My name is Sabine Roehl, and I’m an IBM Distinguished Designer and the Chief Creative Officer for IBM iX North America. My mission as a Distinguished Designer is to bring together the iX studios across North America with a shared creative vision and creative quality standards to ensure delivery excellence across all practices for IBM iX NA. My passion is advocating for equal representation in design that mirrors the world.

What is your greatest career achievement?

At the risk of sounding like a cliché, my greatest career achievement is my current role. Being responsible for shaping and conveying the larger vision for delivery and design excellence with an organization like IBM iX is something I’ve wanted to do my entire career. Enabling people to do their best work while focusing on our clients’ needs creates an exciting balance of two forces that don’t necessarily work together in design all the time.

The reason I was able to get to this point is a combination of two key things: sponsorship and tenacity. Sponsorship from leaders that believed in me and put new challenges in front of me. And the tenacity and grit to not give up when things got bumpy. Thanks to those two critical elements, I stuck with it and put my time in earlier in my career as a designer, then as a manager, now as a leader.

Which career stage is the hardest for women?

New mothers can have a challenging time at work. A supportive partner is certainly key, but a supportive workplace is also crucial. Arrangements like working part-time or working from home a few days each week can be a game changer while the kids are young. Coming back to work after giving birth is a very vulnerable time in one’s career, especially as a growing leader or a less established manager.

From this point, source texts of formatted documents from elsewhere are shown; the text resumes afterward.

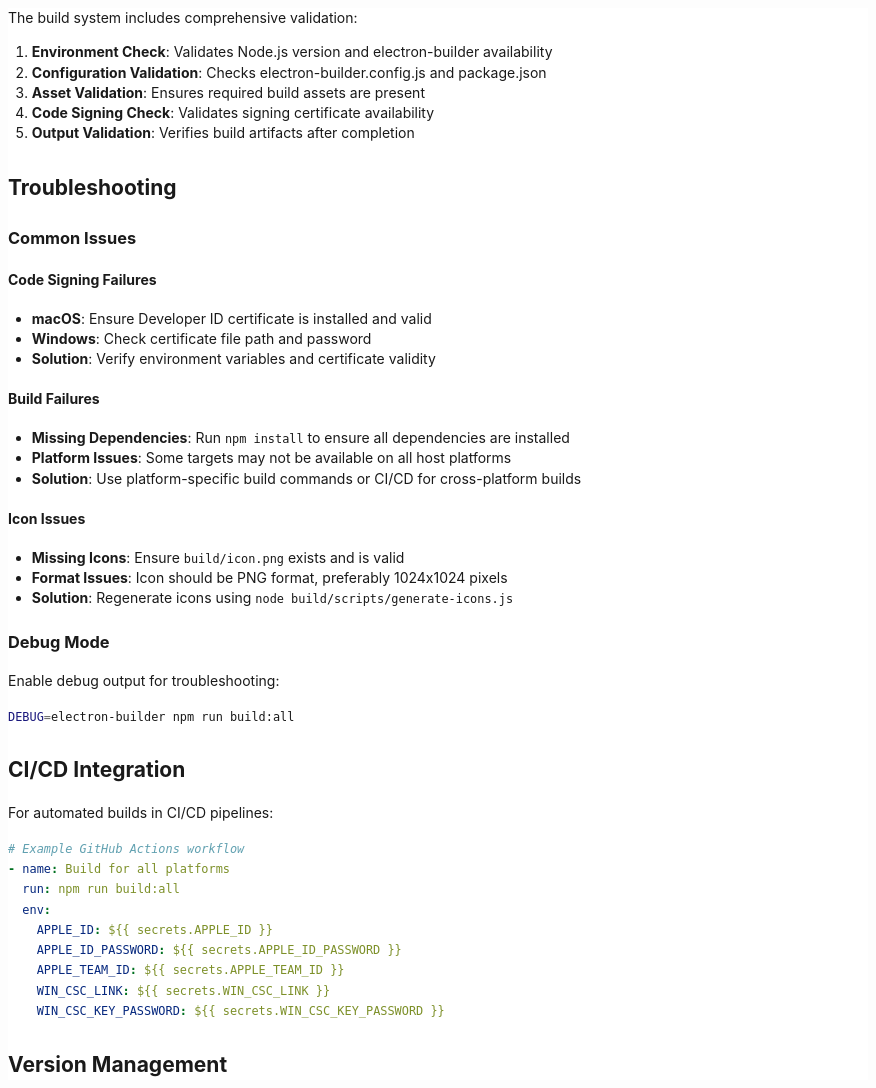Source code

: The build system includes comprehensive validation:

1. **Environment Check**: Validates Node.js version and electron-builder availability
2. **Configuration Validation**: Checks electron-builder.config.js and package.json
3. **Asset Validation**: Ensures required build assets are present
4. **Code Signing Check**: Validates signing certificate availability
5. **Output Validation**: Verifies build artifacts after completion

## Troubleshooting

### Common Issues

#### Code Signing Failures
- **macOS**: Ensure Developer ID certificate is installed and valid
- **Windows**: Check certificate file path and password
- **Solution**: Verify environment variables and certificate validity

#### Build Failures
- **Missing Dependencies**: Run `npm install` to ensure all dependencies are installed
- **Platform Issues**: Some targets may not be available on all host platforms
- **Solution**: Use platform-specific build commands or CI/CD for cross-platform builds

#### Icon Issues
- **Missing Icons**: Ensure `build/icon.png` exists and is valid
- **Format Issues**: Icon should be PNG format, preferably 1024x1024 pixels
- **Solution**: Regenerate icons using `node build/scripts/generate-icons.js`

### Debug Mode

Enable debug output for troubleshooting:
```bash
DEBUG=electron-builder npm run build:all
```

## CI/CD Integration

For automated builds in CI/CD pipelines:

```yaml
# Example GitHub Actions workflow
- name: Build for all platforms
  run: npm run build:all
  env:
    APPLE_ID: ${{ secrets.APPLE_ID }}
    APPLE_ID_PASSWORD: ${{ secrets.APPLE_ID_PASSWORD }}
    APPLE_TEAM_ID: ${{ secrets.APPLE_TEAM_ID }}
    WIN_CSC_LINK: ${{ secrets.WIN_CSC_LINK }}
    WIN_CSC_KEY_PASSWORD: ${{ secrets.WIN_CSC_KEY_PASSWORD }}
```

## Version Management

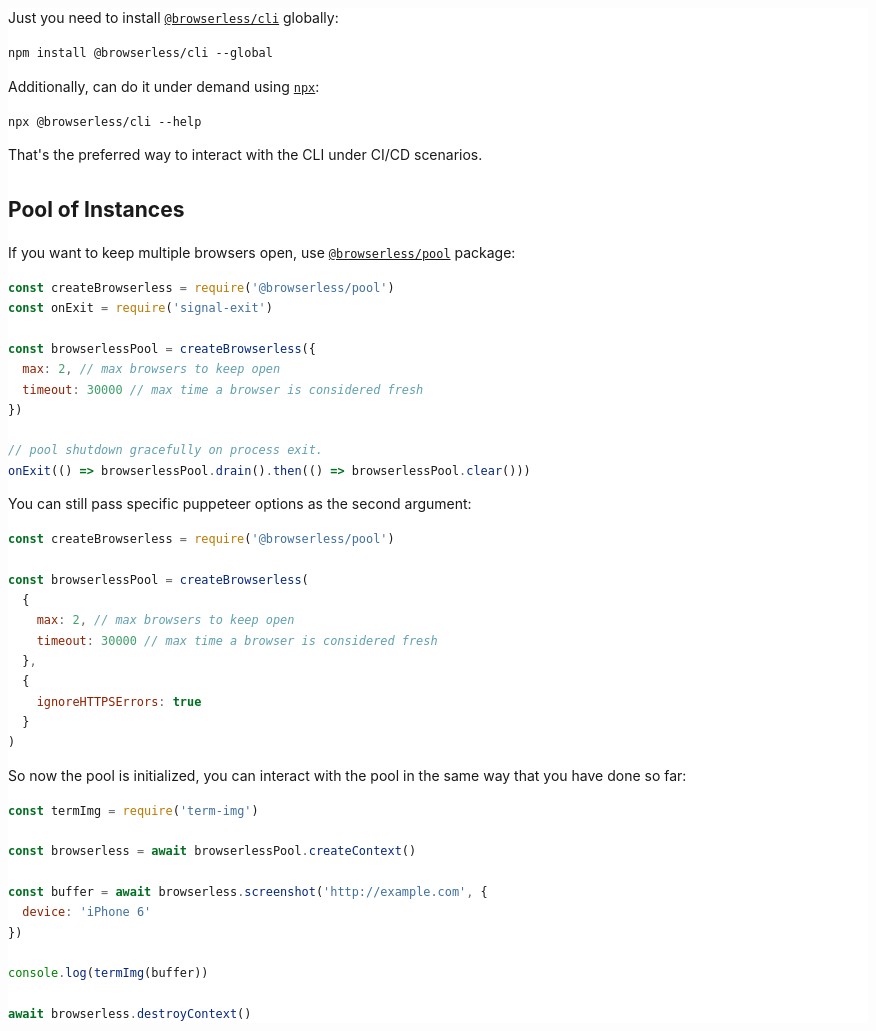 Just you need to install [`@browserless/cli`](https://npm.im/@browserless/cli) globally:

```
npm install @browserless/cli --global
```

Additionally, can do it under demand using [`npx`](https://npm.im/npx):

```
npx @browserless/cli --help
```

That's the preferred way to interact with the CLI under CI/CD scenarios.

## Pool of Instances

If you want to keep multiple browsers open, use [`@browserless/pool`](https://github.com/microlinkhq/browserless/tree/master/packages/pool) package:

```js
const createBrowserless = require('@browserless/pool')
const onExit = require('signal-exit')

const browserlessPool = createBrowserless({
  max: 2, // max browsers to keep open
  timeout: 30000 // max time a browser is considered fresh
})

// pool shutdown gracefully on process exit.
onExit(() => browserlessPool.drain().then(() => browserlessPool.clear()))
```

You can still pass specific puppeteer options as the second argument:

```js
const createBrowserless = require('@browserless/pool')

const browserlessPool = createBrowserless(
  {
    max: 2, // max browsers to keep open
    timeout: 30000 // max time a browser is considered fresh
  },
  {
    ignoreHTTPSErrors: true
  }
)
```

So now the pool is initialized, you can interact with the pool in the same way that you have done so far:

```js
const termImg = require('term-img')

const browserless = await browserlessPool.createContext()

const buffer = await browserless.screenshot('http://example.com', {
  device: 'iPhone 6'
})

console.log(termImg(buffer))

await browserless.destroyContext()
```
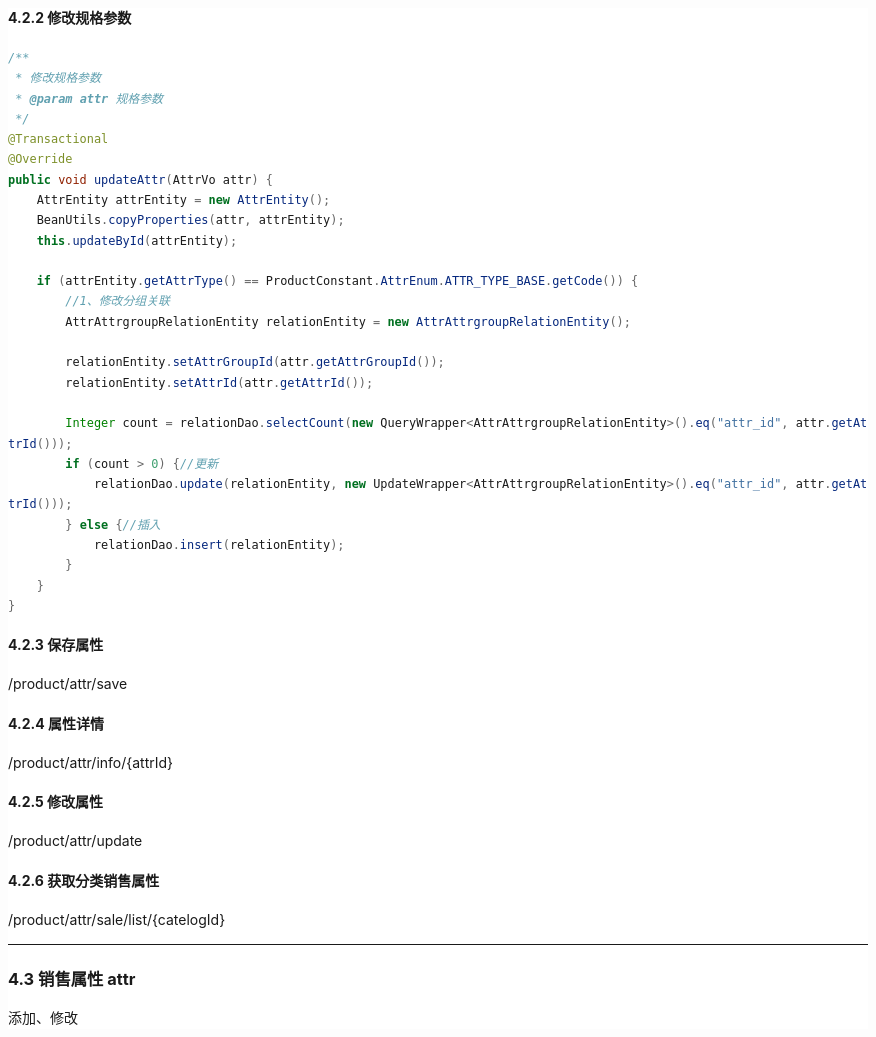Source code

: #### 4.2.2 修改规格参数

```java
/**
 * 修改规格参数
 * @param attr 规格参数
 */
@Transactional
@Override
public void updateAttr(AttrVo attr) {
    AttrEntity attrEntity = new AttrEntity();
    BeanUtils.copyProperties(attr, attrEntity);
    this.updateById(attrEntity);

    if (attrEntity.getAttrType() == ProductConstant.AttrEnum.ATTR_TYPE_BASE.getCode()) {
        //1、修改分组关联
        AttrAttrgroupRelationEntity relationEntity = new AttrAttrgroupRelationEntity();

        relationEntity.setAttrGroupId(attr.getAttrGroupId());
        relationEntity.setAttrId(attr.getAttrId());

        Integer count = relationDao.selectCount(new QueryWrapper<AttrAttrgroupRelationEntity>().eq("attr_id", attr.getAttrId()));
        if (count > 0) {//更新
            relationDao.update(relationEntity, new UpdateWrapper<AttrAttrgroupRelationEntity>().eq("attr_id", attr.getAttrId()));
        } else {//插入
            relationDao.insert(relationEntity);
        }
    }
}
```

#### 4.2.3 保存属性

/product/attr/save

#### 4.2.4 属性详情

/product/attr/info/{attrId}

#### 4.2.5 修改属性

/product/attr/update

#### 4.2.6 获取分类销售属性

/product/attr/sale/list/{catelogId}

---

### 4.3  销售属性 attr

添加、修改
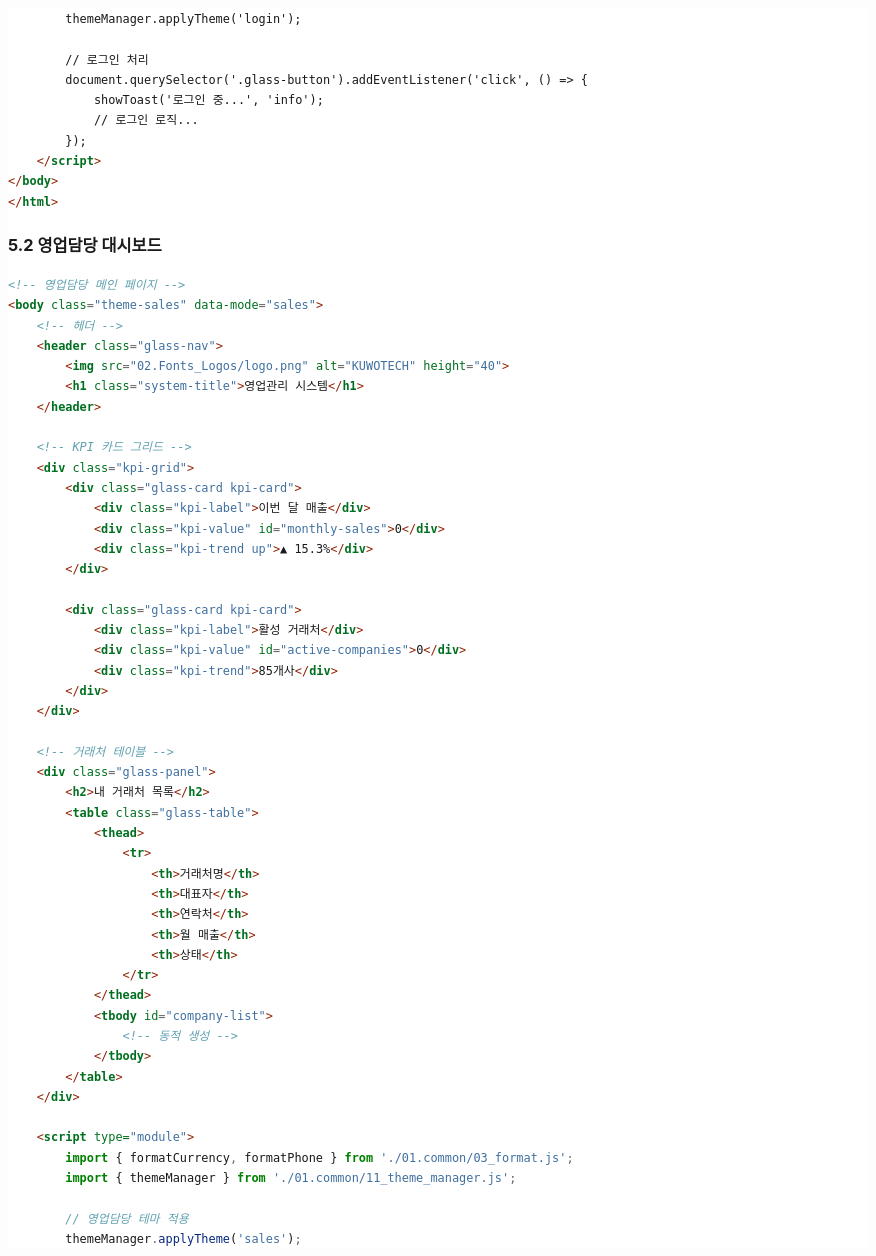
 ```html
        themeManager.applyTheme('login');
        
        // 로그인 처리
        document.querySelector('.glass-button').addEventListener('click', () => {
            showToast('로그인 중...', 'info');
            // 로그인 로직...
        });
    </script>
</body>
</html>
```

### 5.2 영업담당 대시보드

```html
<!-- 영업담당 메인 페이지 -->
<body class="theme-sales" data-mode="sales">
    <!-- 헤더 -->
    <header class="glass-nav">
        <img src="02.Fonts_Logos/logo.png" alt="KUWOTECH" height="40">
        <h1 class="system-title">영업관리 시스템</h1>
    </header>
    
    <!-- KPI 카드 그리드 -->
    <div class="kpi-grid">
        <div class="glass-card kpi-card">
            <div class="kpi-label">이번 달 매출</div>
            <div class="kpi-value" id="monthly-sales">0</div>
            <div class="kpi-trend up">▲ 15.3%</div>
        </div>
        
        <div class="glass-card kpi-card">
            <div class="kpi-label">활성 거래처</div>
            <div class="kpi-value" id="active-companies">0</div>
            <div class="kpi-trend">85개사</div>
        </div>
    </div>
    
    <!-- 거래처 테이블 -->
    <div class="glass-panel">
        <h2>내 거래처 목록</h2>
        <table class="glass-table">
            <thead>
                <tr>
                    <th>거래처명</th>
                    <th>대표자</th>
                    <th>연락처</th>
                    <th>월 매출</th>
                    <th>상태</th>
                </tr>
            </thead>
            <tbody id="company-list">
                <!-- 동적 생성 -->
            </tbody>
        </table>
    </div>
    
    <script type="module">
        import { formatCurrency, formatPhone } from './01.common/03_format.js';
        import { themeManager } from './01.common/11_theme_manager.js';
        
        // 영업담당 테마 적용
        themeManager.applyTheme('sales');
```
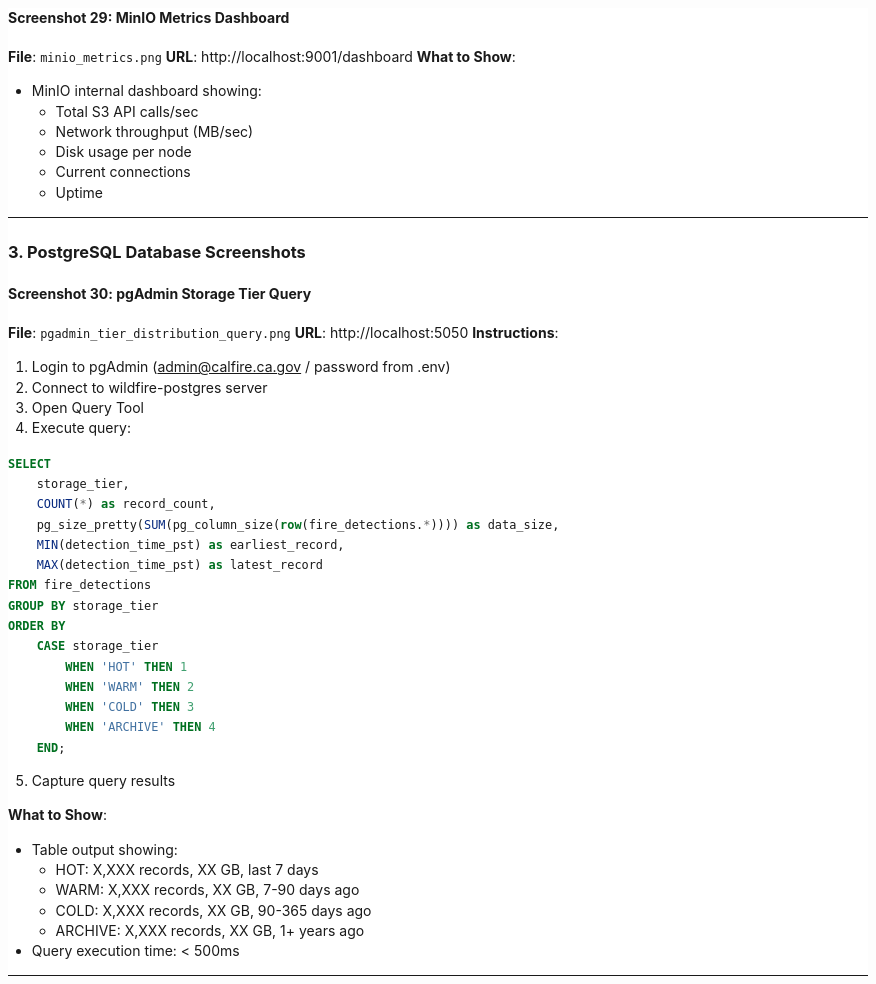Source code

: #### Screenshot 29: MinIO Metrics Dashboard
**File**: `minio_metrics.png`
**URL**: http://localhost:9001/dashboard
**What to Show**:
- MinIO internal dashboard showing:
  - Total S3 API calls/sec
  - Network throughput (MB/sec)
  - Disk usage per node
  - Current connections
  - Uptime

---

### 3. PostgreSQL Database Screenshots

#### Screenshot 30: pgAdmin Storage Tier Query
**File**: `pgadmin_tier_distribution_query.png`
**URL**: http://localhost:5050
**Instructions**:
1. Login to pgAdmin (admin@calfire.ca.gov / password from .env)
2. Connect to wildfire-postgres server
3. Open Query Tool
4. Execute query:
```sql
SELECT
    storage_tier,
    COUNT(*) as record_count,
    pg_size_pretty(SUM(pg_column_size(row(fire_detections.*)))) as data_size,
    MIN(detection_time_pst) as earliest_record,
    MAX(detection_time_pst) as latest_record
FROM fire_detections
GROUP BY storage_tier
ORDER BY
    CASE storage_tier
        WHEN 'HOT' THEN 1
        WHEN 'WARM' THEN 2
        WHEN 'COLD' THEN 3
        WHEN 'ARCHIVE' THEN 4
    END;
```
5. Capture query results

**What to Show**:
- Table output showing:
  - HOT: X,XXX records, XX GB, last 7 days
  - WARM: X,XXX records, XX GB, 7-90 days ago
  - COLD: X,XXX records, XX GB, 90-365 days ago
  - ARCHIVE: X,XXX records, XX GB, 1+ years ago
- Query execution time: < 500ms

---
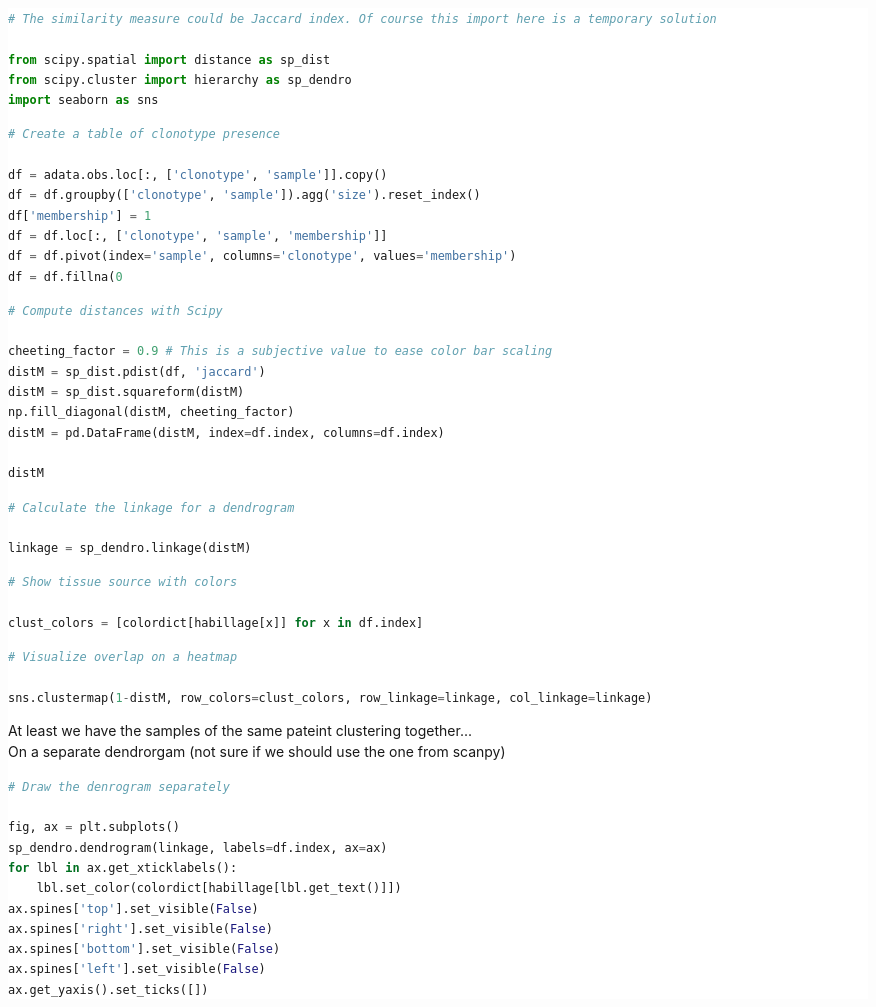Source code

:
 ```python
# The similarity measure could be Jaccard index. Of course this import here is a temporary solution

from scipy.spatial import distance as sp_dist
from scipy.cluster import hierarchy as sp_dendro
import seaborn as sns
```

```python
# Create a table of clonotype presence

df = adata.obs.loc[:, ['clonotype', 'sample']].copy()
df = df.groupby(['clonotype', 'sample']).agg('size').reset_index()
df['membership'] = 1
df = df.loc[:, ['clonotype', 'sample', 'membership']]
df = df.pivot(index='sample', columns='clonotype', values='membership')
df = df.fillna(0
```

```python
# Compute distances with Scipy

cheeting_factor = 0.9 # This is a subjective value to ease color bar scaling
distM = sp_dist.pdist(df, 'jaccard')
distM = sp_dist.squareform(distM)
np.fill_diagonal(distM, cheeting_factor)
distM = pd.DataFrame(distM, index=df.index, columns=df.index)

distM
```

```python
# Calculate the linkage for a dendrogram

linkage = sp_dendro.linkage(distM)
```

```python
# Show tissue source with colors

clust_colors = [colordict[habillage[x]] for x in df.index]
```

```python
# Visualize overlap on a heatmap

sns.clustermap(1-distM, row_colors=clust_colors, row_linkage=linkage, col_linkage=linkage)
```

At least we have the samples of the same pateint clustering together...  
On a separate dendrorgam (not sure if we should use the one from scanpy)

```python
# Draw the denrogram separately

fig, ax = plt.subplots()
sp_dendro.dendrogram(linkage, labels=df.index, ax=ax)
for lbl in ax.get_xticklabels():
    lbl.set_color(colordict[habillage[lbl.get_text()]])
ax.spines['top'].set_visible(False)
ax.spines['right'].set_visible(False)
ax.spines['bottom'].set_visible(False)
ax.spines['left'].set_visible(False)
ax.get_yaxis().set_ticks([])
```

I personally chose to wait until I achieved a significant career goal I had set for myself before starting to have children. I’d add, however, that it gets better. Co-workers understand that while the demands on your time outside of work have changed, you as a designer, a thinker, and contributor have not changed. Your craft is still your craft. Your passion and skill are still the same and so is your dedication to bring your best every day.

What are you doing to make IBM a better place to work for women in design?

I started the initiative WOMEN I DESIGN I IBM, which is why you are reading these interviews like this one, celebrating all these amazing designers and design leaders in honor of International Women’s Day 2020.

I am in so in awe of the tremendous talent we have at IBM, and while we have a good balance of women in design here overall, we are not seeing equal representation in leadership. Putting a spotlight on this talent and how relevant their thinking is for the organization felt like an organic way to start the conversation that many of us want to have.

Showing future generations of women designers a track to leadership and career growth will start us on the right path to an equitable future.

I feel strongly that we need a representative workforce to tackle the challenging problems we are working on. Diversity of thought and opinion and perspectives from all walks of life is the only way to get to good design that is good business and real human-centered outcomes.

Earlier in my career I looked up to strong women design leaders—the few that I could find— and I hope to be a role model for generations to come.

How would your career have been different if you were a man?

If I were a man, I would have been offered more opportunities at an earlier time in my career. I have worked at organizations that were less conducive for women advancement, where women were not top-of-mind for leadership positions. As many young designers do, I thought this was due to my lack of experience, but this was symptomatic for many women creatives I’ve seen.

On a positive note, if I were a man, I would lack the rich and dimensional perspective I have earned by having made my career in a male-dominated profession, as a mother of two. This, in turn, allows me to help other creatives find their path to advance and step into the shoes of a role model.

Any last thoughts?

In 2020, as designers, we should move beyond awareness and become all about action. Coming up with the idea to showcase women designers at IBM is one of the actions I have taken to personally drive diversity in my particular field of work.

With this in mind, the call to action from me would be “do something.” Form a group, give a woman colleague a shout-out, be outspoken if you are feeling under-represented or see coworkers being treated unfairly. It’ll take all of us— men and women— to get to a level of diversity that represents everybody fairly.

Together, as we face new challenges and find new solutions, as we pay attention to those details, commit to doing one thing you haven’t done before, or even learn something new. It’ll pay off for all of us in the long run.